In 1556, he took the doctor's degree at Leuven, and was appointed vicar-general to the Bishop of Utrecht and dean of the chapter at the court chapel of the Binnenhof in The Hague. Soon afterwards he became a royal counsellor and inquisitor in Friesland. In 1562, the Habsburg king Philip II of Spain designated Lindanus for the newly erected See of Roermond, and the following year, on 4 April, he was consecrated in Brussels by Cardinal Granvelle. He was, however, unable to enter his diocese until 11 May 1569. The erection of this bishopric had caused displeasure throughout the Low Countries, especially in the country of Guelders, of which Roermond was a part: where every act of the royal authority excited defiance. The Protestants were dissatisfied with the appointment of Lindanus, who was a staunch defender of the Catholic faith. The new bishop began at once to reform his diocese, assisted in person at the Provincial Synods of Mechlin (1570) and of Leuven (1573) and carried out the Counter-Reformation laws and regulations of the Council of Trent.
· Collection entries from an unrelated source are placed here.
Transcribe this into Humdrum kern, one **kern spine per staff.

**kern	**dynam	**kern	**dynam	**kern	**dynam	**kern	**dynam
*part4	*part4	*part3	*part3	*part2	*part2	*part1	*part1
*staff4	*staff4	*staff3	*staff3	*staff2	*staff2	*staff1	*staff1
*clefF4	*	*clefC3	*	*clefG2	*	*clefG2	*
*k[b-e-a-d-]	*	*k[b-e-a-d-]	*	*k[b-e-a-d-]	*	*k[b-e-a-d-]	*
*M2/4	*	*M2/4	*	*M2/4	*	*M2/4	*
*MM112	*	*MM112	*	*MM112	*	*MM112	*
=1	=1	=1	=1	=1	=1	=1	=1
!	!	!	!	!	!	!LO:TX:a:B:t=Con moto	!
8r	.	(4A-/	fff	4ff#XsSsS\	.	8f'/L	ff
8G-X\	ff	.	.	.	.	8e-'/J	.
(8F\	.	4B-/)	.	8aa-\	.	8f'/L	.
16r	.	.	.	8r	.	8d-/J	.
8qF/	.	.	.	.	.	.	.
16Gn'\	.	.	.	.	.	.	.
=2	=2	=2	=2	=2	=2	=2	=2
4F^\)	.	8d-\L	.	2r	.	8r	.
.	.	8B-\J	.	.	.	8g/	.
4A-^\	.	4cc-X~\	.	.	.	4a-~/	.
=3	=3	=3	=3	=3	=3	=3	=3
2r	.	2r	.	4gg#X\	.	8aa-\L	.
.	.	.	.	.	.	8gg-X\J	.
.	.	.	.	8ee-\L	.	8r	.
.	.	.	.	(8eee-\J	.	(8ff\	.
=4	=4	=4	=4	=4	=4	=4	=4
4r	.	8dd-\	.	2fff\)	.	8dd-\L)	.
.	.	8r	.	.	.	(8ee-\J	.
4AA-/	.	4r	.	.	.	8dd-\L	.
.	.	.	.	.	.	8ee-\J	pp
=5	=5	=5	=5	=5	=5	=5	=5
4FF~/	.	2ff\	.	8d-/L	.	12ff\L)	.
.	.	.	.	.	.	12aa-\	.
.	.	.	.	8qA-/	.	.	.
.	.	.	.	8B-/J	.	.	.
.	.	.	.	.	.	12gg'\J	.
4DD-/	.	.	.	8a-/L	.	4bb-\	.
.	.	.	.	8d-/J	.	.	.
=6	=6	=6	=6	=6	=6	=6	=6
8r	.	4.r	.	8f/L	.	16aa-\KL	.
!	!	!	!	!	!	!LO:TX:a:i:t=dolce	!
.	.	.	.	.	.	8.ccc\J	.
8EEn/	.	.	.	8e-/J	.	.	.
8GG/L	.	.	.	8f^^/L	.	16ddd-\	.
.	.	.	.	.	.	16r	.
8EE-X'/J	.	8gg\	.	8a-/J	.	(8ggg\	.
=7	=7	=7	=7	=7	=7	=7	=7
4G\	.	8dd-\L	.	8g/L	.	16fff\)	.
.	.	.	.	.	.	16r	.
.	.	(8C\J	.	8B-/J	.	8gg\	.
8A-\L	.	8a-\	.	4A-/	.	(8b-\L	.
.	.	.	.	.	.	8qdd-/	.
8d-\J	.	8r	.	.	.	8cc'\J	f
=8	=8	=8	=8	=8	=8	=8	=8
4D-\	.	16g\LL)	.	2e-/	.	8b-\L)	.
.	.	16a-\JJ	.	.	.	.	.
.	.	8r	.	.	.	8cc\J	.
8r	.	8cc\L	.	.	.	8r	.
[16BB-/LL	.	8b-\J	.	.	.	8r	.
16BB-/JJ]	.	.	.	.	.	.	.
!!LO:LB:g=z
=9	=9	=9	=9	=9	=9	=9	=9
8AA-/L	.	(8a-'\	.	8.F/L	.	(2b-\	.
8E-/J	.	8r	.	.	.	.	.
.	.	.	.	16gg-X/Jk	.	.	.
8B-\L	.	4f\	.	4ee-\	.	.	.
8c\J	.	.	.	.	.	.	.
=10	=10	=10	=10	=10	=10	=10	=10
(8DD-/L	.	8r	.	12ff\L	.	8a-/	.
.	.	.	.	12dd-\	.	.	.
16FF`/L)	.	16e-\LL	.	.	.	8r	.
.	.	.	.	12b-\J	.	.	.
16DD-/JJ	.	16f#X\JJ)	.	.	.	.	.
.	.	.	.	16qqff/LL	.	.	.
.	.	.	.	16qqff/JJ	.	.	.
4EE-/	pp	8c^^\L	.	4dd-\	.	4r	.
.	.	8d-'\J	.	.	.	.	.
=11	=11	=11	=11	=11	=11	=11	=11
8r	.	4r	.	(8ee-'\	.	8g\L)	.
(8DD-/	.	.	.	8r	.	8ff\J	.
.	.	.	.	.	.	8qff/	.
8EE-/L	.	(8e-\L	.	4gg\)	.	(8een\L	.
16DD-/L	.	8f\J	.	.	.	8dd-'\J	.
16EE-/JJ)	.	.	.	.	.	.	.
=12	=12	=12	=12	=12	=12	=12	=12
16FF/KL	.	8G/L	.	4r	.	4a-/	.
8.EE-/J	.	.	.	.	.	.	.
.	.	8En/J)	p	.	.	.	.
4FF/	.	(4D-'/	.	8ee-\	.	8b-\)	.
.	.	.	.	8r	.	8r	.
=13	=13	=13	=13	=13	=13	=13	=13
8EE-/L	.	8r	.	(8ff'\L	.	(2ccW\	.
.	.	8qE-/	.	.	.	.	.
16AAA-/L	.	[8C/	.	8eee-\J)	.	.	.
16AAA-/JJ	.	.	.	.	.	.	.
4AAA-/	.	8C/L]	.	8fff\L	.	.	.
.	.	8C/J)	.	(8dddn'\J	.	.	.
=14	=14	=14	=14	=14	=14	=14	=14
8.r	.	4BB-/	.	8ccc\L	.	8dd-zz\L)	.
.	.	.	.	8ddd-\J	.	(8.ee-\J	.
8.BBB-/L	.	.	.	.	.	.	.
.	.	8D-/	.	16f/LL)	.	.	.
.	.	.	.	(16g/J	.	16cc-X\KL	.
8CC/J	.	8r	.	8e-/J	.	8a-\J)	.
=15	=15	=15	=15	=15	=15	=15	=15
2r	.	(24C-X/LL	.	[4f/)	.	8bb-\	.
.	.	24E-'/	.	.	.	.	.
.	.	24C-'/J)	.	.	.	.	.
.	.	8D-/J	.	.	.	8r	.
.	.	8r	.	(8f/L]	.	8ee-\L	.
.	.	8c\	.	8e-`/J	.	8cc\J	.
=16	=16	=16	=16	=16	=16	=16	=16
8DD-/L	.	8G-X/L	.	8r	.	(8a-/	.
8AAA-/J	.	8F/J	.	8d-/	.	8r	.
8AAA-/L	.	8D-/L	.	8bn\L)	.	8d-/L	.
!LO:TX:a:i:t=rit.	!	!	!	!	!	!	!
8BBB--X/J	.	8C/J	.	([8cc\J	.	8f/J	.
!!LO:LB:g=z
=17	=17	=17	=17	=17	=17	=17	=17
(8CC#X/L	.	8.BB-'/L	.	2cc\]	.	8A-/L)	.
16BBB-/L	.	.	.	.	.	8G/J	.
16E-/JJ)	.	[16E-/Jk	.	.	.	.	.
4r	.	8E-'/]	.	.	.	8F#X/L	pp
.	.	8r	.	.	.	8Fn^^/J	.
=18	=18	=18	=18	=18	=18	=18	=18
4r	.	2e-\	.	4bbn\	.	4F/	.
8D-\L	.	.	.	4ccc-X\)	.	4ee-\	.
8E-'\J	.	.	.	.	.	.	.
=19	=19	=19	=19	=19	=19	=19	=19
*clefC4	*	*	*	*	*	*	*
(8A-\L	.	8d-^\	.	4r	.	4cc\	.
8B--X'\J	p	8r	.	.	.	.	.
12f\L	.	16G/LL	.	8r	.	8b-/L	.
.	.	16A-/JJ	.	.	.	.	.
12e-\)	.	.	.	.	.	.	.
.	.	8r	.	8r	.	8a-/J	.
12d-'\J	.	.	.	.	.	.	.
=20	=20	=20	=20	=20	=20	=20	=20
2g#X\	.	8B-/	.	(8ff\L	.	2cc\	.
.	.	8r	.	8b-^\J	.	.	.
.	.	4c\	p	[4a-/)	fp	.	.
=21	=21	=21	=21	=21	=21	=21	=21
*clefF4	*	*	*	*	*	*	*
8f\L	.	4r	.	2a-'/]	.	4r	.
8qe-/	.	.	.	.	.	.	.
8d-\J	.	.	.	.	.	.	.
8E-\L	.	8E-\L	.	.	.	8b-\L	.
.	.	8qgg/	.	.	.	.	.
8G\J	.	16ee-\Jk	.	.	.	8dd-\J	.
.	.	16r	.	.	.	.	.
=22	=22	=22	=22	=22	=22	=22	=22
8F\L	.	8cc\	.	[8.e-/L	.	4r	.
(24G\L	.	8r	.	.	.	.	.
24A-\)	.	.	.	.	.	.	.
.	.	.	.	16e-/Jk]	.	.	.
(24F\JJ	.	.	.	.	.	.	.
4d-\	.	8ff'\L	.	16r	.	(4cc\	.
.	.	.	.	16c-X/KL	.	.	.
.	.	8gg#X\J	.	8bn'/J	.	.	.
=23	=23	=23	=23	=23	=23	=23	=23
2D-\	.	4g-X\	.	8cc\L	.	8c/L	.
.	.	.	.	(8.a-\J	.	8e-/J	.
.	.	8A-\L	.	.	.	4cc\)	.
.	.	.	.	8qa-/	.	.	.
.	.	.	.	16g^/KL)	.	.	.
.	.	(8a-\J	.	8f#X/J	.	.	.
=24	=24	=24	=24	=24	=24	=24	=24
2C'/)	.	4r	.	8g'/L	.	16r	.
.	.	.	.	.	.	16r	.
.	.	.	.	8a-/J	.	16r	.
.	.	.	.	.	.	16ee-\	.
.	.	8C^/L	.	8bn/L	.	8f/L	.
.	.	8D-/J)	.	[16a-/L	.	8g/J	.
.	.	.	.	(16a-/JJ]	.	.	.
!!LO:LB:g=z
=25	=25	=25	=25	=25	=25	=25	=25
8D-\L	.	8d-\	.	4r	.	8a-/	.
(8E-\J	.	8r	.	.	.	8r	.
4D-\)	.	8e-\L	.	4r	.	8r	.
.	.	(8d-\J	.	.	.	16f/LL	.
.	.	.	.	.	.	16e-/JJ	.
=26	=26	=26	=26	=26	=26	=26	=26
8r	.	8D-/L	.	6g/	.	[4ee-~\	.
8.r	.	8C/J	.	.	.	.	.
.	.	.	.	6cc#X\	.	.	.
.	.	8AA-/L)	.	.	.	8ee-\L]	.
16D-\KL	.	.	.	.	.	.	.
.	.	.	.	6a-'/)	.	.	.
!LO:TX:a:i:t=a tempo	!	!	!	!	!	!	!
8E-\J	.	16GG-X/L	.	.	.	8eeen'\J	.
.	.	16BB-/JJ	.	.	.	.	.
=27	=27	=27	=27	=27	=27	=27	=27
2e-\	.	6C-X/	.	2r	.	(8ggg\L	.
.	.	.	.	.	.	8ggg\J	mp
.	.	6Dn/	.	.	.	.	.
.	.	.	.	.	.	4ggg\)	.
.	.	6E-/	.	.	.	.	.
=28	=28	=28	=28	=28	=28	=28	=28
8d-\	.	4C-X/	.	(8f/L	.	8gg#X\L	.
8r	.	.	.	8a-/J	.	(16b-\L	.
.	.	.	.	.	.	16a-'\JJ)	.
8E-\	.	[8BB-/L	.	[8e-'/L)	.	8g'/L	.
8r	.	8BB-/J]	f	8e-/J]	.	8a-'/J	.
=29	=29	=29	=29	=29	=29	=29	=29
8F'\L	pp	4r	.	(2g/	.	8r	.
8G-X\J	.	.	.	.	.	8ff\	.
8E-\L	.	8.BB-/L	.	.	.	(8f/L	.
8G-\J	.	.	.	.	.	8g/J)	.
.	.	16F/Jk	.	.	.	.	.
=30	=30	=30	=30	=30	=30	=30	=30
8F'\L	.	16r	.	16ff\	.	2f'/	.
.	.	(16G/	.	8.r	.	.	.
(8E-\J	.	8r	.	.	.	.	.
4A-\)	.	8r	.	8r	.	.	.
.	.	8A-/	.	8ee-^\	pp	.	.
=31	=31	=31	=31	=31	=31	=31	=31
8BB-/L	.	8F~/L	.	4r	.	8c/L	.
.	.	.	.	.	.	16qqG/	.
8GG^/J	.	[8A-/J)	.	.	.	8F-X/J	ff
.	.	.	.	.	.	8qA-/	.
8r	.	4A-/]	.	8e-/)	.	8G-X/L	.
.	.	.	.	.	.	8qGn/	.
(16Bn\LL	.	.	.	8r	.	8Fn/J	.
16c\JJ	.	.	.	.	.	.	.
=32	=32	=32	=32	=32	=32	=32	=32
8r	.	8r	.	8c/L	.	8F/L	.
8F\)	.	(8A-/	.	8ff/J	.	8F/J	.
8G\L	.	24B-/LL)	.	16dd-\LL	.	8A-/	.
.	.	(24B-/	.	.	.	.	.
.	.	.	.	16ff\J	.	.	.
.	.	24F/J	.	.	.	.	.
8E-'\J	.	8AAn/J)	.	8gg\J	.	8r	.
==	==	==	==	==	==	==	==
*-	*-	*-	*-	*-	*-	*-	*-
In 1572, he was obliged to flee for several months from Roermond to the south of the Low Countries; on his return to his see, he defended vigorously the properties of the Church against the civil authorities. In 1573, a violent conflict broke out between himself and the Duke of Alba; and the Protestants obliged him to flee on several occasions. In 1578, he travelled to Rome and Madrid in order to obtain justice against the chapter of Maastricht, which had refused to execute the regulations concerning the episcopal endowment, and to confer with the Pope and the king upon the measures necessary for the safeguarding of the Faith in the Low Countries. Returning to Roermond, with the help of Philip II, he founded the royal seminary or college at Leuven, for the education of young clerics. Lindanus went to Rome again in 1584 to treat of the interests of his diocese and of the state of the Church in the Low Countries and in Germany; he insisted particularly upon the urgent necessity of replying in a scientific way to the Centuriators of Magdeburg. His work in Roermond was brought to a close by his elevation to the See of Ghent, where he began his new episcopal duties on 22 July 1588. He died there three months later on 2 November.

==Writings==
Among his numerous works the following are especially worthy of mention: De optimo scripturas interpretandi genere (Cologne, 1558); panoplia evangelica (Cologne, 1560); Stromatum libri III pro defensione Concilii Tridentini (Cologne, 1575); Missa apostolica (Antwerp, 1589), and in a more popular form, the dialogues, Dubitantius and Ruwardius (Cologne, 1562-3).

He edited the academic discourses of Ruard Tapperus (1577–78), and wrote many works in Dutch for the instruction of his flock, in order to keep them from Protestantism and to refute the Confession of Antwerp of 1566.